Hybrid Ornstein–Uhlenbeck–Branching Modeling of Pediatric Leukemia Evolution: A Computational Extension and Cohort-Level Application
Abstract
Pediatric cancers evolve under developmental constraints that limit mutational diversity yet preserve adaptive potential. A computational extension of the Hybrid Ornstein–Uhlenbeck (OU)–Branching framework was developed to model clonal diversification and phenotypic stabilization in pediatric leukemia. The OU component captures mean-reverting dynamics representing developmental homeostasis, while the branching component introduces stochastic lineage bifurcation and extinction. Using de-identified clinical metadata from Ahlgren et al . ( Nature Communications , 2025; 16:8964), the model simulates patient-specific evolutionary trajectories across relapse categories and disease subtypes (B-ALL, T-ALL, MPAL, AML). Simulations reproduce observed clinical trends—rapid relapse and limited diversification in early or refractory KMT2A-r ALL, and slower, therapy-resistant relapses in AML. Group- and patient-level analyses demonstrate how the balance between stabilizing selection ( θ ) and diversification rate ( λ) determines clonal persistence and phenotypic drift. This computational implementation provides a quantitative framework for linking developmental constraint, clonal diversity, and therapeutic response in pediatric malignancies and establishes a tractable platform for model-driven hypothesis testing and translational oncology.

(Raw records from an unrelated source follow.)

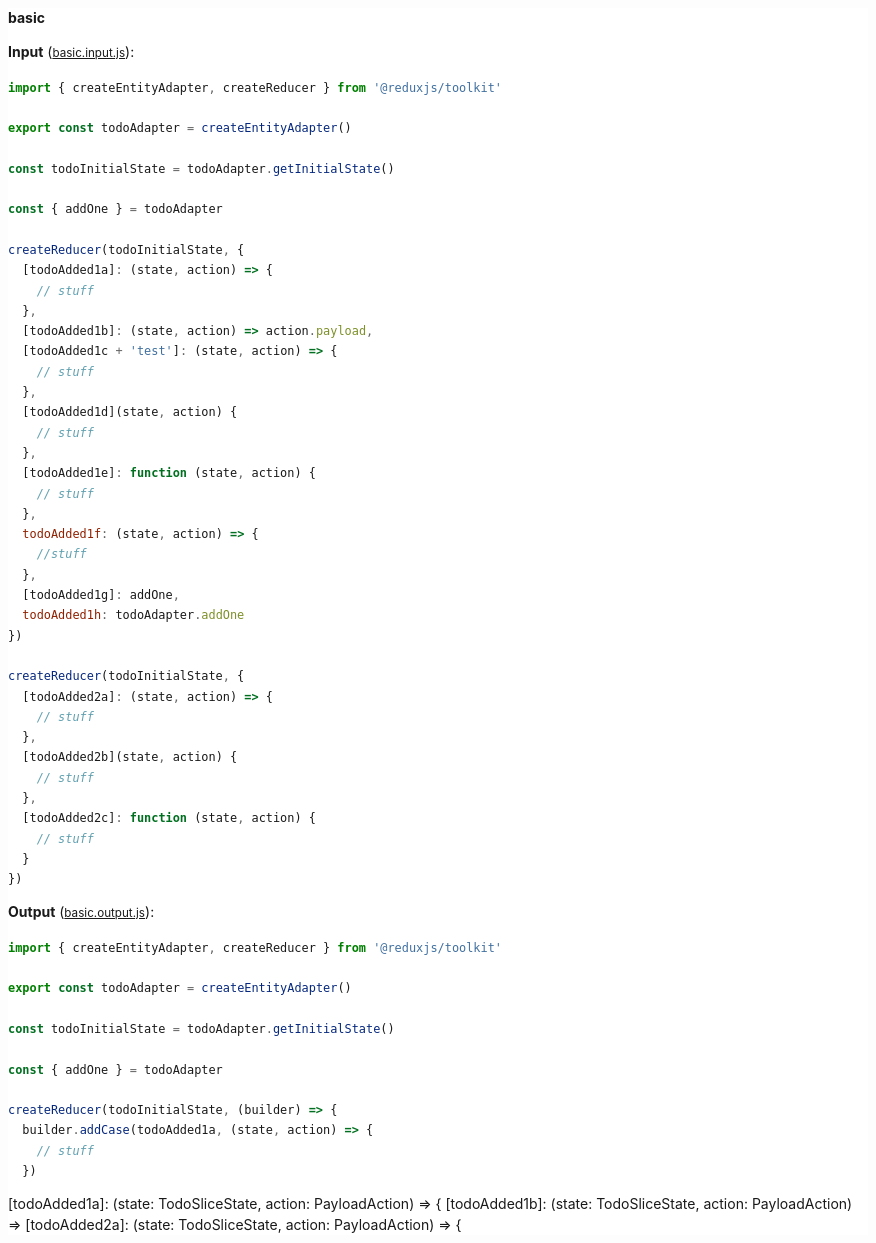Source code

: 
<a id="basic">**basic**</a>

**Input** (<small>[basic.input.js](transforms\createReducerBuilder__testfixtures__\basic.input.js)</small>):

```js
import { createEntityAdapter, createReducer } from '@reduxjs/toolkit'

export const todoAdapter = createEntityAdapter()

const todoInitialState = todoAdapter.getInitialState()

const { addOne } = todoAdapter

createReducer(todoInitialState, {
  [todoAdded1a]: (state, action) => {
    // stuff
  },
  [todoAdded1b]: (state, action) => action.payload,
  [todoAdded1c + 'test']: (state, action) => {
    // stuff
  },
  [todoAdded1d](state, action) {
    // stuff
  },
  [todoAdded1e]: function (state, action) {
    // stuff
  },
  todoAdded1f: (state, action) => {
    //stuff
  },
  [todoAdded1g]: addOne,
  todoAdded1h: todoAdapter.addOne
})

createReducer(todoInitialState, {
  [todoAdded2a]: (state, action) => {
    // stuff
  },
  [todoAdded2b](state, action) {
    // stuff
  },
  [todoAdded2c]: function (state, action) {
    // stuff
  }
})
```

**Output** (<small>[basic.output.js](transforms\createReducerBuilder__testfixtures__\basic.output.js)</small>):

```js
import { createEntityAdapter, createReducer } from '@reduxjs/toolkit'

export const todoAdapter = createEntityAdapter()

const todoInitialState = todoAdapter.getInitialState()

const { addOne } = todoAdapter

createReducer(todoInitialState, (builder) => {
  builder.addCase(todoAdded1a, (state, action) => {
    // stuff
  })

```

  [todoAdded1a]: (state: TodoSliceState, action: PayloadAction<string>) => {
  [todoAdded1b]: (state: TodoSliceState, action: PayloadAction<string>) =>
  [todoAdded2a]: (state: TodoSliceState, action: PayloadAction<string>) => {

Statement of Relationship to Prior Work
This preprint represents a computational and cohort-level extension of the hybrid OU–Branching framework introduced in the author’s manuscript currently under review at Frontiers in Oncology (“A hybrid Ornstein–Uhlenbeck–branching framework unifies microbial and pediatric tumor evolution,” Manuscript ID 1727973). The Frontiers paper focuses on experimental validation and cross-domain analogies between microbial long-term evolution experiments (LTEE) and pediatric tumor evolution, emphasizing biological interpretation. In contrast, this preprint focuses on clinical modeling, patient specific simulations, and computational methods applied to pediatric KMT2A-rearranged leukemia. No data, text, or figures are duplicated from the in-review article. All code and simulations presented here are novel and will be released upon publication.